Read the soil remediation guidelines in the cool season section for an in depth read.


----------



## g-man (Jun 15, 2017)

I think you should also attempt to lower your pH with elemental sulfur, per the Soil Remediation Guide.


----------



## Mactex (Sep 29, 2020)

elemental Sulfur can be tricky as it stays around forever, if you go that route start with super low rates and retest, if you are using potable water ask your water department for a recent test and see what your pH is locally. Where you are located in Texas buffering the pH should be easy with ammonium sulfate or magnesium sulfate. Your ideal ratio of calcium to magnesium ppm should be about 5:1 and this sample shows 10:1. I am guessing the soil stays pretty tight, carbon would really help, as would increasing organic overall in the soil.

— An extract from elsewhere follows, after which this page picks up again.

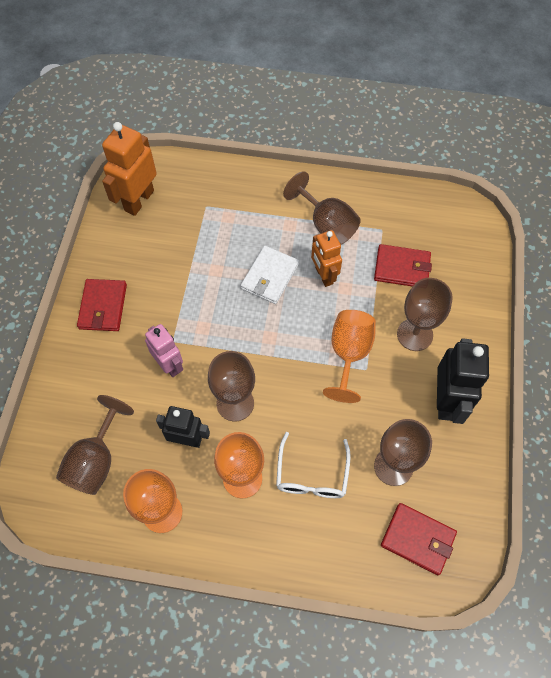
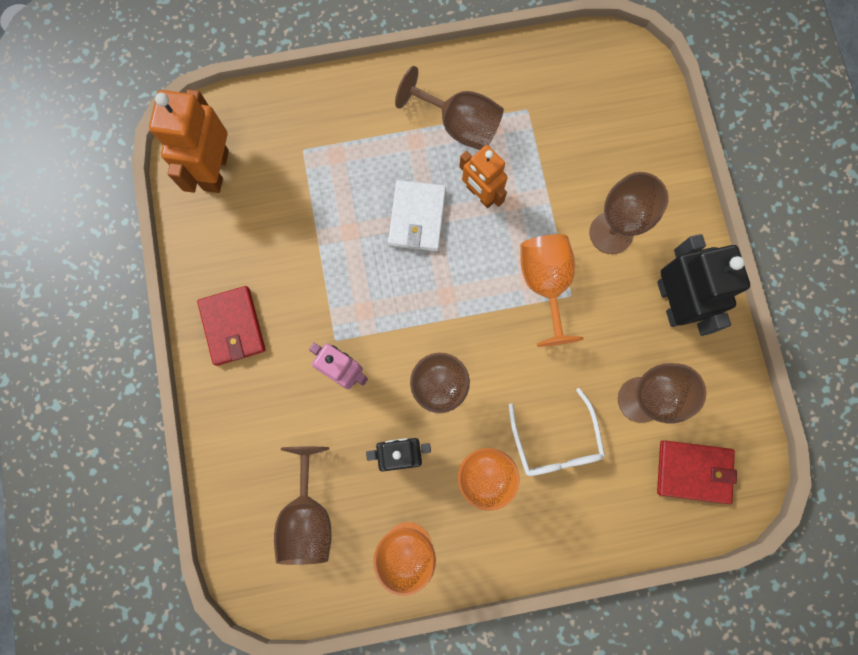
camera: 20 degrees left, 15 degrees up
(402, 268) = (568, 153): red wallet -> none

A&M is a great ag school and this looks like an Ag test-I would suggest getting a turf specific test with a saturated paste report so you can see what nutrients are actually available to the plant as opposed to potentially available.
https://loganlabs.com/

They do a great report


----------



## Mactex (Sep 29, 2020)

Joel Simmons with Earthworks does a seminar on the ratios and balancing nutrients:

http://www.earthworksturf.com/pdf/balancing_soil_nutrients.pdf

paste extract
http://www.earthworksturf.com/pdf/paste_extract.pdf


----------



## Cajun (Oct 22, 2020)

Thanks everyone


----------